Size induced structural changes in maricite-NaFePO4: an in-depth study by experiment and simulations

Abstract

Rechargeable batteries based on the most abundant elements, such as sodium and iron, have a great potential in the development of cost effective sodium ion batteries for large scale energy storage devices. We report, for the first time, crystallite size dependent structural investigations on maricite-NaFePO₄ through X-ray diffraction, X-ray absorption spectroscopy and theoretical simulations. Rietveld refinement analysis on the X-ray diffraction data reveals that a decrease in the unit cell parameters leads to volume contraction upon reduction in the crystallite size. Further, the atomic multiplet simulations on X-ray absorption spectra provide unequivocally a change in the site symmetry of transition metal ions. The high resolution oxygen K-edge spectra reveal a substantial change in the bonding character with the reduction of crystallite size, which is the fundamental cause for the change in the unit cell parameters of maricite-NaFePO₄. In parallel, we performed first-principles density functional theory (DFT) calculations on maricite-NaFePO₄ with different sodium ion vacancy concentrations.
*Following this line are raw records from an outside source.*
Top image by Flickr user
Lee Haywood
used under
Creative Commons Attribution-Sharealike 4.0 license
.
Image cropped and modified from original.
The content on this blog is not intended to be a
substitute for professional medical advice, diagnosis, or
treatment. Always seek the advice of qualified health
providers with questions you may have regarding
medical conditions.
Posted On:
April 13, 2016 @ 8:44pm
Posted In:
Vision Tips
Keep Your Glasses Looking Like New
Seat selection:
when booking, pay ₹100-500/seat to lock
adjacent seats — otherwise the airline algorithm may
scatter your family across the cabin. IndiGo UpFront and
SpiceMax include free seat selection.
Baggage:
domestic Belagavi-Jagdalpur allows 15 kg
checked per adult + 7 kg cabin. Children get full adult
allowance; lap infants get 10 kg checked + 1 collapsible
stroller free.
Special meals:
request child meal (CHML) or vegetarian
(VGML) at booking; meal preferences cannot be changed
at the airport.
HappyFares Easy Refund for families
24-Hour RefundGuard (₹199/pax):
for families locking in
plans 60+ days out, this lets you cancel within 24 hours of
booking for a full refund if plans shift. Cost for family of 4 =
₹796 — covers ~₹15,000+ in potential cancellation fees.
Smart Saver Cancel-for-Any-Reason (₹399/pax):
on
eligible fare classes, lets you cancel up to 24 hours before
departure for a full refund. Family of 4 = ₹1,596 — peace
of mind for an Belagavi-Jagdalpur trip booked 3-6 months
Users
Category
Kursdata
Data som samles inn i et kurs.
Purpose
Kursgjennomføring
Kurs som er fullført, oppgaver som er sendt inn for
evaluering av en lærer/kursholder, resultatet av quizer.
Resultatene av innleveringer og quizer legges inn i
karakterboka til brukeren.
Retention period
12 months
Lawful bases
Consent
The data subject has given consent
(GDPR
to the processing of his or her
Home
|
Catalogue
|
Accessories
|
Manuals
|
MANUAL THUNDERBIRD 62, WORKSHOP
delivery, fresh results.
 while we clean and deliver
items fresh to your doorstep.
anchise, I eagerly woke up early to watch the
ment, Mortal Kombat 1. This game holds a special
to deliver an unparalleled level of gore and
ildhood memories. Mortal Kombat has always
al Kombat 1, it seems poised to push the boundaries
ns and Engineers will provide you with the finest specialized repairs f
The obtained structural parameters are in excellent agreement with the experimental observations on the mesostructured maricite-NaFePO₄. The volumetric changes with respect to crystallite size are related to the compressive strain, resulting in the improvement in the electronic diffusivity. The nano-crystalline maricite-NaFePO₄ with improved kinetics will open a new avenue for its usage as a cathode material in sodium ion batteries.